--- Text block ---

That’s not even getting into the dollar value of innovations made purely for the sake of surviving and actually building some kind of a life worth having on Mars. Known problems to solve include producing enough food, water, air and power to survive, along with dealing with the toxins in Martian regolith (which is the fancy term for the not-quite-soil on Mars) and all the pitfalls that can trap unwary travelers like the sand trap that ground the Spirit rover to a halt. A jury-rigged fix that seems obvious to the second and third generations of Martians could have people back on Earth slapping their heads and going, “Why didn’t we think of that?” This is going to be a classic case of necessity being the mother of inventions created by the same people who are actually going to use them. Once they’ve solved the immediate problem at hand with a new technology or a better way of doing things, our future Martians may look back at Earth while thinking that there may be a market for their new creation. This is going to be like the ingenuity that was bred into Yankees during the good old days when frontier living meant developing new tools that helped people in the Americas survive their rugged lifestyle. New technologies coming in from Mars mean new patents, and new patents mean more dollars rolling in from licensing fees for products based on those technologies. If it makes those of you who don’t want the Martians getting too greedy feel better, many of those technologies can help improve life on Earth with new medical technologies, more efficient methods of producing food and power, and ways to reduce the risks for people who have dangerous jobs. Just the process of terraforming Mars is probably going to create new ways of manipulating the environment so that climate change could theoretically become a nonissue.

---

The problem:
Continue the passage on the value of innovations from living on Mars, picking up after its last sentence. The entries in the listing were taken from a separate source.

--- Data ---

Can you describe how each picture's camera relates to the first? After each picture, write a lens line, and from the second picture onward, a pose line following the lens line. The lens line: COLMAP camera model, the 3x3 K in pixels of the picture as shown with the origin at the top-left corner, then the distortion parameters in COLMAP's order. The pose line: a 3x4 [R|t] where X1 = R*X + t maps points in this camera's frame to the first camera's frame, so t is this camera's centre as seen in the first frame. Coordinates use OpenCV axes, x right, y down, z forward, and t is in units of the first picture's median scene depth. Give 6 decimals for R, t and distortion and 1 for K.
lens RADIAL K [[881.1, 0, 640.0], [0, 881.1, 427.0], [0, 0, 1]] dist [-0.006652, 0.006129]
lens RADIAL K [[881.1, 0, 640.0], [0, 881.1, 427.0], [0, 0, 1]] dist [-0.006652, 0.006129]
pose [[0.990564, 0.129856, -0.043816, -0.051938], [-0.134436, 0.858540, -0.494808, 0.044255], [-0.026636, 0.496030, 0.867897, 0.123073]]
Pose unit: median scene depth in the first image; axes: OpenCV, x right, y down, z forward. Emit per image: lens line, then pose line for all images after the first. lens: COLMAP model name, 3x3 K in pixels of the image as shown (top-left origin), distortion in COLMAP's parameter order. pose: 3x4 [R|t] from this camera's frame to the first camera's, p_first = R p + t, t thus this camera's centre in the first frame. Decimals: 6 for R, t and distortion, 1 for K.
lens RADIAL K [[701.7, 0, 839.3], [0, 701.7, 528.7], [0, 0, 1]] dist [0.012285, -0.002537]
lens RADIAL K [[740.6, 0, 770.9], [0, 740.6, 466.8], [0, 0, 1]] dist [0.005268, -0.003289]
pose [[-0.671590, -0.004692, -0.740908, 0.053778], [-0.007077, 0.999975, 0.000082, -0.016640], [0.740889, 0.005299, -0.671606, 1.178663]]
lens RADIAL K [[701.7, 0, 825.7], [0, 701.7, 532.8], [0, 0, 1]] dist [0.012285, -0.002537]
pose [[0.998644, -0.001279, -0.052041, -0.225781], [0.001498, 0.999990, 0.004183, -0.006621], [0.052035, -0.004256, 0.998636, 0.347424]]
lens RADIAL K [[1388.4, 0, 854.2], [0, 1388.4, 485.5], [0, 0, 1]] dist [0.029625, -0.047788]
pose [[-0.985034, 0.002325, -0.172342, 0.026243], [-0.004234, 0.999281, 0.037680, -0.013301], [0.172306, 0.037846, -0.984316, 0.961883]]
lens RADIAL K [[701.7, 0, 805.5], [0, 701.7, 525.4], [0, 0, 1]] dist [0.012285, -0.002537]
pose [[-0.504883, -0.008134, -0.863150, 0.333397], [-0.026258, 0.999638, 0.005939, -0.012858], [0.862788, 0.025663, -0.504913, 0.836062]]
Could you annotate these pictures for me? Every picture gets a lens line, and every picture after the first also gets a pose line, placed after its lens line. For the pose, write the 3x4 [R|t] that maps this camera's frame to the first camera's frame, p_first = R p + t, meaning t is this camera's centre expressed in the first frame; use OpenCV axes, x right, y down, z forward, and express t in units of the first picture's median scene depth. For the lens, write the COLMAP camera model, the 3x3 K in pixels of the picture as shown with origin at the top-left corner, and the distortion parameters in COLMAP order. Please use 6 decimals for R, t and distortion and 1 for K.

---

Result of this exercise:
This is going to be the new economy in which interplanetary trade is a major factor. When traders start bringing in the good stuff, I hope existing Earth systems won’t do too much to get in the way because this isn’t just about developing the new Martian economy. This is going to be about improving life on Earth through access to new raw materials and new technologies too. Right now, it’s a virgin planet that is free for those who have the ability and the will to take and hold it. It’s risky, but if you properly plan your approach and get into the action early, you or your descendants can cash in on the risks you take.